[RECORDS PROVIDED]

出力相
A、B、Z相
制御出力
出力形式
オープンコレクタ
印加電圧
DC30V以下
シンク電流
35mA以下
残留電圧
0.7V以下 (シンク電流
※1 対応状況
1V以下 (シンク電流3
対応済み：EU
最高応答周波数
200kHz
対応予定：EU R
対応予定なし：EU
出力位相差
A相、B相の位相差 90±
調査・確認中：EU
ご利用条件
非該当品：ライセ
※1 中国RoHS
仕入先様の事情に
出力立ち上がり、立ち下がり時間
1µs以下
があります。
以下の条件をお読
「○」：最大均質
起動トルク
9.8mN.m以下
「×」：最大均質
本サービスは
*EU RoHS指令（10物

[/RECORDS PROVIDED]

> **WHAT YOU WILL DO**: Please give each line above again, word for word.

> **EXPECTED OUTPUT**:
出力相
A、B、Z相
制御出力
出力形式
オープンコレクタ
印加電圧
DC30V以下
シンク電流
35mA以下
残留電圧
0.7V以下 (シンク電流
※1 対応状況
1V以下 (シンク電流3
対応済み：EU
最高応答周波数
200kHz
対応予定：EU R
対応予定なし：EU
出力位相差
A相、B相の位相差 90±
調査・確認中：EU
ご利用条件
非該当品：ライセ
※1 中国RoHS
仕入先様の事情に
出力立ち上がり、立ち下がり時間
1µs以下
があります。
以下の条件をお読
「○」：最大均質
起動トルク
9.8mN.m以下
「×」：最大均質
本サービスは
*EU RoHS指令（10物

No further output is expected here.